Pure Romance

Art and the Romantic Sensibility
2 February - 5 March 2016
Paintings, photographs and works on paper dating from the 1920s to the present-day.

In paintings, photographs and works on paper dating from the 1920s to the present-day, this group show traces the development of a romantic sensibility, one that is rooted in a certain strand of Englishness. Its early manifestations are found in the art and literature of Hilliard, Milton, Blake and Palmer, and in the supernatural magic of Shakespeare's A Midsummer Night's Dream and The Tempest. It finds inspiration in the conventions of theatre and the ballet, in classical form and mythology, and in visions of Arcadia. In the twentieth century it has been influenced also by the poetic fantasies of European surrealism, and the heightened artifice and glamour of Hollywood film.
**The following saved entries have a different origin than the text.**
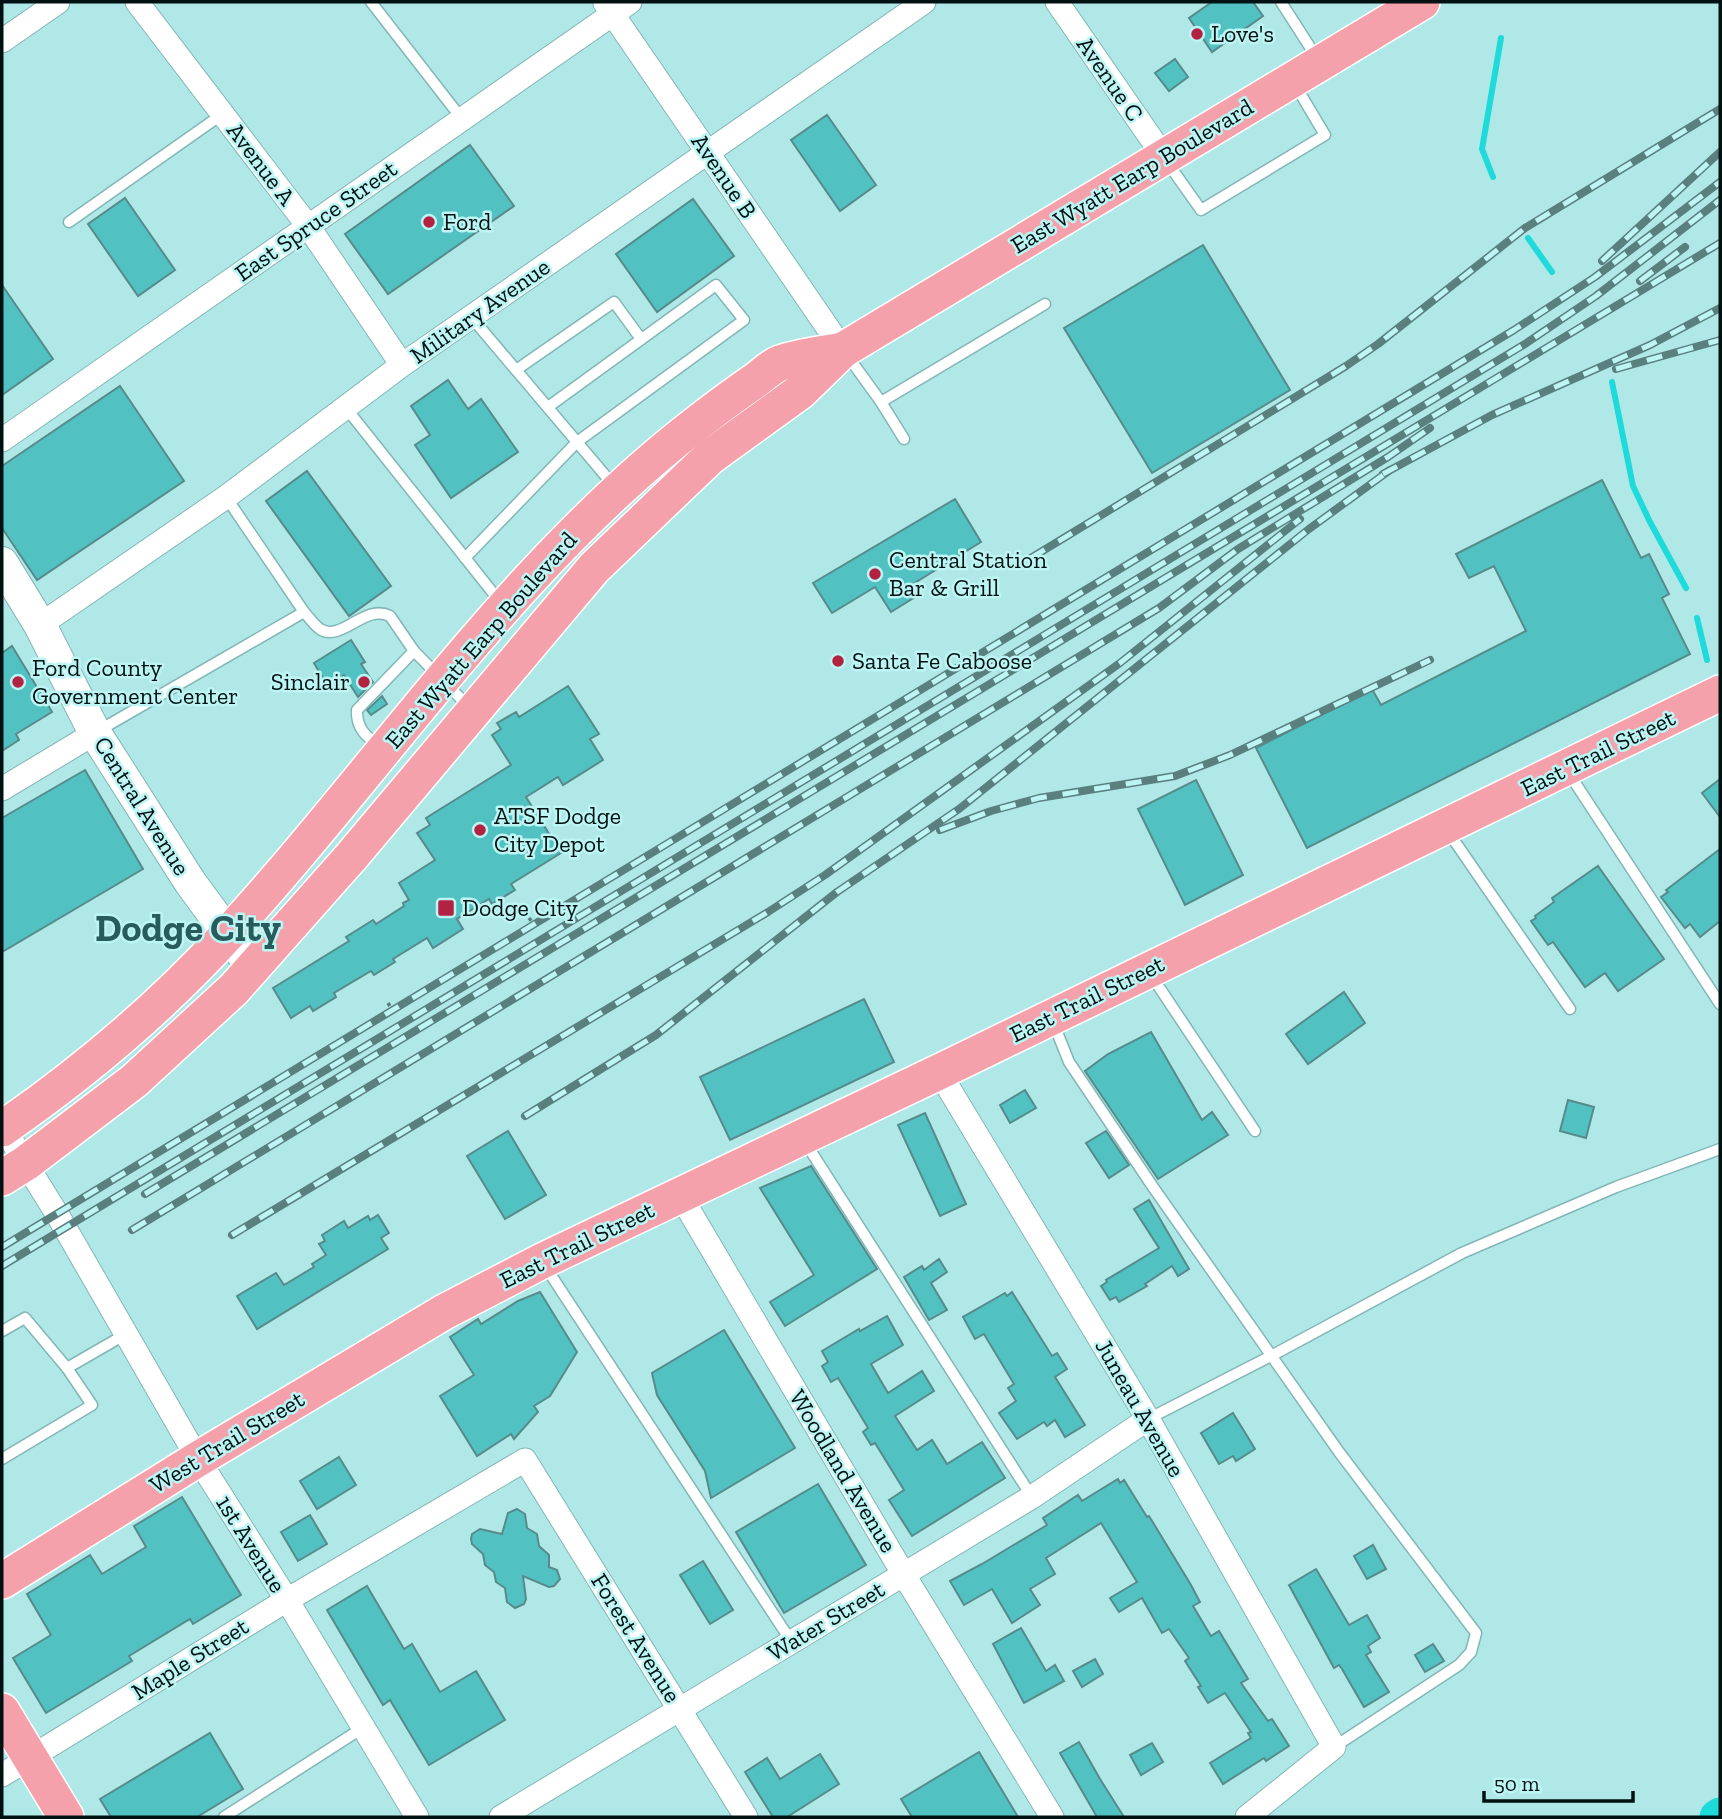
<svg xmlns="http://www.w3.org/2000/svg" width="1722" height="1819" font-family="'Zilla Slab',serif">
  <rect width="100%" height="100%" fill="#b0e7e7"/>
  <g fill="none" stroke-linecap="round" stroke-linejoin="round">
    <g stroke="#1fdadb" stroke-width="6">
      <path d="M1493 177 1482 149 1501 38"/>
      <path d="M1528 238 1552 272"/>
      <path d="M1612 382 1633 486 1650 522 1686 588"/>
      <path d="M1697 618 1707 660"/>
    </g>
    <path stroke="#1fdadb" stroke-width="35" d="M1717 1817 1720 1815"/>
  </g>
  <g fill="#52c1c1" stroke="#578b8b" stroke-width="2">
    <path d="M1212 2H1253L1263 16 1212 52 1189 18Z"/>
    <path d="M1175 59 1188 77 1169 91 1155 73Z"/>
    <path d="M827 115 876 185 840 211 791 140Z"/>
    <path d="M470 145 514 206 388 294 345 234Z"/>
    <path d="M125 198 175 270 138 296 88 224Z"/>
    <path d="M693 199 734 256 657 312 616 254Z"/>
    <path d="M1203 245 1290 390 1152 473 1064 328Z"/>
    <path d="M2 285 53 359 2 395Z"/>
    <path d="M448 380 468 409 481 399 518 452 451 498 415 445 430 435 411 406Z"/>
    <path d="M120 386 184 481 37 580 2 528V466Z"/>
    <path d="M307 471 391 586 349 616 266 501Z"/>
    <path d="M1602 480 1641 558 1649 554 1669 594 1662 598 1690 654 1307 848 1256 748 1372 689 1381 705 1526 631 1494 566 1469 578 1456 554Z"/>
    <path d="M955 499 981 542 913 584 920 594 891 612 875 587 832 613 813 583Z"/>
    <path d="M351 640 365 662 361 664 373 682 358 697 344 675 327 685 314 663Z"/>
    <path d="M12 646 52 712 16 734 19 740 2 751V653Z"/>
    <path d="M568 686 599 734 590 739 603 760 563 785 558 777 526 797 561 853 511 884 515 890 492 904 489 899 457 919 463 929 433 948 427 938 393 959 395 962 374 975 371 971 334 993 336 997 313 1011 310 1006 291 1018 273 988 349 941 346 937 373 920 376 924 404 906 403 903 409 900 399 883 435 860 417 833 430 825 426 818 511 765 492 735 501 729 497 723 516 712 519 717Z"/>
    <path d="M382 696 387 704 371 715 367 710Z"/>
    <path d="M85 770 143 869 2 952V818Z"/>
    <path d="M1720 779V817L1702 793Z"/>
    <path d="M1196 780 1243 875 1185 905 1138 809Z"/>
    <path d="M1720 849V921L1700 937 1690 924 1685 928 1661 897 1668 892 1666 890Z"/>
    <path d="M1598 866 1664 959 1618 991 1605 973 1585 987 1553 942 1548 945 1531 921 1536 918 1535 916 1554 902 1552 898Z"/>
    <path d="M1344 992 1365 1023 1308 1064 1286 1034Z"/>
    <path d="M864 999 894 1062 730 1140 700 1077Z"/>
    <path d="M1151 1032 1202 1120 1212 1112 1228 1135 1158 1179 1085 1071 1108 1054Z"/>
    <path d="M1025 1090 1036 1108 1010 1123 1000 1105Z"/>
    <path d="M1568 1100 1594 1107 1586 1138 1560 1131Z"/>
    <path d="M925 1113 966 1204 940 1216 898 1125Z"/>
    <path d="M508 1131 546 1195 505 1219 467 1156Z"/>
    <path d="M1106 1131 1129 1165 1109 1178 1086 1143Z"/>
    <path d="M811 1166 877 1269 785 1326 770 1302 814 1275 760 1188Z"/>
    <path d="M1149 1200 1189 1269 1178 1276 1172 1266 1145 1284 1147 1286 1119 1302 1116 1297 1110 1300 1101 1286 1107 1282 1106 1280 1159 1248 1134 1209Z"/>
    <path d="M378 1215 389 1233 381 1238 388 1249 257 1329 237 1296 276 1273 284 1285 314 1267 312 1264 326 1255 319 1244 325 1241 322 1235 344 1221 348 1228 368 1216 370 1220Z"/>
    <path d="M939 1259 947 1272 931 1283 947 1310 929 1320 904 1277 922 1266 924 1270Z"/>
    <path d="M540 1292 577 1352 550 1396 534 1406 538 1412 514 1439 511 1434 477 1456 440 1396 474 1375 450 1337 478 1319 481 1324 518 1301Z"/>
    <path d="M1012 1292 1052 1356 1057 1353 1067 1369 1055 1377 1085 1425 1065 1437 1055 1420 1047 1426 1044 1422 1017 1439 999 1413 1016 1401 1008 1388 1014 1384 984 1334 975 1339 963 1317 1005 1293 1007 1296Z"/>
    <path d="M887 1316 903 1345 871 1364 888 1393 922 1371 934 1391 895 1416 917 1450 932 1440 947 1464 982 1442 1005 1478 912 1536 889 1500 904 1490 875 1443 871 1445 863 1432 868 1428 838 1378 831 1382 822 1366 828 1362 822 1351 859 1329 860 1331Z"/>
    <path d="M724 1330 795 1448 711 1498 705 1471 657 1395 652 1373Z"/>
    <path d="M1233 1413 1255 1449 1236 1461 1233 1456 1219 1464 1201 1433Z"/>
    <path d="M339 1457 356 1485 317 1509 300 1481Z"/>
    <path d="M1118 1479 1120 1483 1124 1480 1147 1517 1149 1516 1191 1585 1200 1602 1193 1606 1211 1636 1219 1631 1248 1679 1241 1683 1268 1721 1272 1719 1289 1746 1266 1761 1264 1758 1223 1784 1210 1763 1251 1738 1248 1733 1251 1732 1225 1693 1208 1703 1198 1687 1201 1686 1185 1661 1189 1658 1169 1629 1162 1633 1142 1598 1119 1612 1110 1598 1137 1582 1101 1523 1046 1558 1055 1574 1030 1589 1040 1605 1012 1623 992 1589 964 1605 950 1581 982 1564 1047 1525 1043 1518 1078 1495 1082 1501Z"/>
    <path d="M818 1484 866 1565 784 1613 736 1532Z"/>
    <path d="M182 1497 241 1595 193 1624 190 1619 129 1656 132 1661 46 1713 13 1658 51 1635 27 1594 90 1555 102 1574 146 1547 134 1526Z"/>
    <path d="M517 1509 525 1514 527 1528 537 1534 539 1546 549 1555V1567L557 1570 560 1579 554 1586 549 1587 523 1576 526 1599 524 1604 515 1608 507 1602 505 1588 496 1582 494 1572 485 1565 483 1554 472 1544 471 1539 472 1534 480 1529 502 1534 508 1513Z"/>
    <path d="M310 1515 327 1544 298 1561 281 1532Z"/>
    <path d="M1373 1545 1386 1569 1367 1579 1354 1556Z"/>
    <path d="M703 1561 733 1610 710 1624 680 1575Z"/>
    <path d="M1316 1569 1349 1625 1367 1615 1380 1638 1368 1646 1371 1652 1366 1655 1389 1692 1364 1707 1342 1669 1339 1665 1334 1668 1289 1585Z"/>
    <path d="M367 1586 404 1649 412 1644 440 1692 476 1671 505 1720 429 1765 390 1700 383 1705 327 1610Z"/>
    <path d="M1021 1628 1046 1671 1055 1665 1064 1681 1024 1703 993 1644Z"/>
    <path d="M1433 1644 1444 1661 1425 1672 1415 1655Z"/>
    <path d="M1095 1659 1103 1674 1082 1687 1073 1671Z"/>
    <path d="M210 1733 243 1789 197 1817H111L100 1799Z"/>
    <path d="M1079 1742 1100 1779 1124 1817H1097L1060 1753Z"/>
    <path d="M1152 1743 1163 1762 1141 1775 1130 1755Z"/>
    <path d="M979 1752 1018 1817H912L901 1799Z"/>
    <path d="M820 1754 839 1784 787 1817H773L745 1772 767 1758 780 1779Z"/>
  </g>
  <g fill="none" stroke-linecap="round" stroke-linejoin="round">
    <g stroke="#81b7b6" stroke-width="13">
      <g id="lane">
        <path d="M371 2 462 119"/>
        <path d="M1281 2 1317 58"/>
        <path d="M1167 162 1201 210 1325 135 1294 83"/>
        <path d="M69 222 224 113"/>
        <path d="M472 318 615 487"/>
        <path d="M847 355 881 402 904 439"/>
        <path d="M516 370 614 302 641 339"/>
        <path d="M881 402 1045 304"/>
        <path d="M346 408 501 603"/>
        <path d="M226 497 304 612"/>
        <path d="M465 558 577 442 744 320 716 285 548 407"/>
        <path d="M98 731 304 612C309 617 314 625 320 629 341 643 365 603 390 616L414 651 471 709"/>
        <path d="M381 748C367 737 356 729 357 710L414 651"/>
        <path d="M1568 772 1720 1004"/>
        <path d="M1447 830 1570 1009"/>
        <path d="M1151 975 1255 1131"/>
        <path d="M1053 1022 1069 1062 1153 1187 1339 1452 1476 1633 1471 1652 1459 1665 1334 1747"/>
        <path d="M805 1142 1032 1497"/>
        <path d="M545 1266 791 1641"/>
        <path d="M2 1331 25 1318 67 1368 126 1334"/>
        <path d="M1148 1419 1271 1356 1462 1253 1616 1187 1720 1149"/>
        <path d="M2 1459 92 1405 67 1368"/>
        <path d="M224 1817 364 1727"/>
      </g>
    </g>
    <g stroke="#81b7b6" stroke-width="25">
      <g id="street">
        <path d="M137 2 308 226 402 365"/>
        <path d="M1057 2 1164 157"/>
        <path d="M605 3 843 350"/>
        <path d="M2 41 58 2"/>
        <path d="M2 440 630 2"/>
        <path d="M40 625 226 497 402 365 924 2"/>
        <path d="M2 789 95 733"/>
        <path d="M939 1072 1148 1419 1334 1747 1247 1817"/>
        <path d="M2 1125 57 1214 198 1459 287 1600 417 1817"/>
        <path d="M680 1195 904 1575 1052 1817"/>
        <path d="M2 1775 287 1600 525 1460 746 1817"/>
        <path d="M501 1817 1032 1497 1148 1419"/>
      </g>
    </g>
    <g stroke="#81b7b6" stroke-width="34">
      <path id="secondary" d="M2 563 40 625 95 733 190 882 253 968"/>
    </g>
    <g stroke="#fff" stroke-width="38">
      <g id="primary">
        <path d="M2 1129C83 1073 160 1008 227 935 384 764 513 564 700 421 718 407 737 393 756 380 764 374 772 366 780 363 800 356 823 354 843 350"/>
        <path d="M2 1178 26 1163 134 1081 234 989 351 857 594 568 710 457 801 391 843 350 1422 2"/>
        <path d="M2 1581 198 1459 444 1312 542 1261 939 1072 1720 693"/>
        <path d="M2 1711 66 1817"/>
      </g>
    </g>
    <g stroke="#5a7e7e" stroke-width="3.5" stroke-dasharray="3.5 3.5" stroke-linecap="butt">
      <path d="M529 918 536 927"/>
      <path d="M388 1003 394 1013"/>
    </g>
    <use href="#lane" stroke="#fff" stroke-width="10"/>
    <use href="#street" stroke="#fff" stroke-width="23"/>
    <use href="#secondary" stroke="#fff" stroke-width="32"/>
    <use href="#primary" stroke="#f4a1ab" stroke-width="35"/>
    <g stroke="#5a7f7f" stroke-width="8">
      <g id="rail">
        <path d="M1602 261 1720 152"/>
        <path d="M1640 281 1685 247"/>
        <path d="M1616 369 1720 340"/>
        <path d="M1383 474 1492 415 1650 345 1720 308"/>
        <path d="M1031 558 1346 366 1378 344 1525 228 1720 109"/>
        <path d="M940 830 991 811 1039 798 1175 776 1230 755 1430 660"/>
        <path d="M525 1116 656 1035 837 892 959 809 1309 529 1390 470"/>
        <path d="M145 1194 1720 243"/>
        <path d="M132 1230 1159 608 1238 549 1388 457 1430 428"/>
        <path d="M232 1235 768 912 825 875 1120 663 1300 519"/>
        <path d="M2 1247 1514 330 1595 277 1720 182"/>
        <path d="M2 1266 1525 344 1596 296 1720 200"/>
      </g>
    </g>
    <use href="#rail" stroke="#bdf4f4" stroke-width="5" stroke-dasharray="16" stroke-linecap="butt"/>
  </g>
  <g fill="#b42241" stroke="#bdf4f4" stroke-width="2.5">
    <circle cx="1197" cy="34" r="7"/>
    <circle cx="429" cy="222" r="7"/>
    <circle cx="875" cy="574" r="7"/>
    <circle cx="838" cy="661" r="7"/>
    <circle cx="18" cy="682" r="7"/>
    <circle cx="364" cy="682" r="7"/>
    <circle cx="480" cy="830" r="7"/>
    <rect x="437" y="899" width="18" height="18" rx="3.5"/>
  </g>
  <g text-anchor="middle" stroke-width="5" stroke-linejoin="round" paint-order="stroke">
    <g font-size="24" fill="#011" stroke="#bdf4f4" text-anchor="start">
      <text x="1211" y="42">Love's</text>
      <text x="443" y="230">Ford</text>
      <text x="889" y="568">Central Station<tspan x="889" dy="28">Bar &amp; Grill</tspan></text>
      <text x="852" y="669">Santa Fe Caboose</text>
      <text x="32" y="676">Ford County<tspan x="32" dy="28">Government Center</tspan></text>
      <text x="350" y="690" text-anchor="end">Sinclair</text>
      <text x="494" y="824">ATSF Dodge<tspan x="494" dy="28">City Depot</tspan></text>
      <text x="462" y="916">Dodge City</text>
    </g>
    <g font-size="24" fill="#011" stroke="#bdf4f4">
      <text transform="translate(1110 79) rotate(55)" y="8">Avenue C</text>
      <text transform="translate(261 164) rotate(53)" y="8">Avenue A</text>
      <text transform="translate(724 176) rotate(56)" y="8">Avenue B</text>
      <text transform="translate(1132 176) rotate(-31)" y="8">East Wyatt Earp Boulevard</text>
      <text transform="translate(316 221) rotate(-35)" y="8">East Spruce Street</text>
      <text transform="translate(480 311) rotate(-35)" y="8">Military Avenue</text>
      <text transform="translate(481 640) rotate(-49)" y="8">East Wyatt Earp Boulevard</text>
      <text transform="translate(1598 753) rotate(-26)" y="8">East Trail Street</text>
      <text transform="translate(142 806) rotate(58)" y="8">Central Avenue</text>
      <text transform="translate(1087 999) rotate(-26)" y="8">East Trail Street</text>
      <text transform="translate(577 1245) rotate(-26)" y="8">East Trail Street</text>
      <text transform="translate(1140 1408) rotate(60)" y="8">Juneau Avenue</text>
      <text transform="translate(227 1442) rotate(-31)" y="8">West Trail Street</text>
      <text transform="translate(843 1471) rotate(59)" y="8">Woodland Avenue</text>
      <text transform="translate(251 1544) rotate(58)" y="8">1st Avenue</text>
      <text transform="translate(826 1621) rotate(-31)" y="8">Water Street</text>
      <text transform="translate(636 1638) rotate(58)" y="8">Forest Avenue</text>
      <text transform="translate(190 1659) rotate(-32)" y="8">Maple Street</text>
    </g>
    <g font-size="38" font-weight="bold" fill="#285c5c" stroke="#bdf4f4">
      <text x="188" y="941">Dodge City</text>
    </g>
  </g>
  <rect width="1722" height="1819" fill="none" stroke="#001111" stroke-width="7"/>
  <path d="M1484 1791v10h149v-10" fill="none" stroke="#001111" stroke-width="3.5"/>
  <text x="1494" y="1791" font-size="21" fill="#001111" stroke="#bdf4f4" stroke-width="5" paint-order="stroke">50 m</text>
</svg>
The work is often exemplified by painterly light and colour, and a lightness of touch both intimate and fragile.

 

Many of the artists in this show cast the figure within a light-filled space, in which the subject - and by extension the artist - is metaphorically transfigured. Certain works suggest the atmospherics of dream or reverie; of a longing for idyll or utopia, expressed in private, sometimes transgressive, language. The work has a quiet sense of drama that is the antithesis of the bombast associated with much contemporary art.

 

The show is comprised of the work of sixteen artists:
Cecil Beaton - Marc Camille Chaimowicz - Kaye Donachie - Derek Jarman - Silke Otto Knapp - Linder - Robert Medley - Elizabeth Peyton - Jack Pierson - George Platt Lynes - Patrick Procktor - Alessandro Raho - Snowdon - Pavel Tchelitchew - Keith Vaughan - Christopher Wood.

 

Pure Romance is set to be a remarkably beautiful and potent exhibition. It is curated by Dr Ian Massey (author of Patrick Procktor: Art and Life; co-author of Keith Vaughan: The Mature Oils).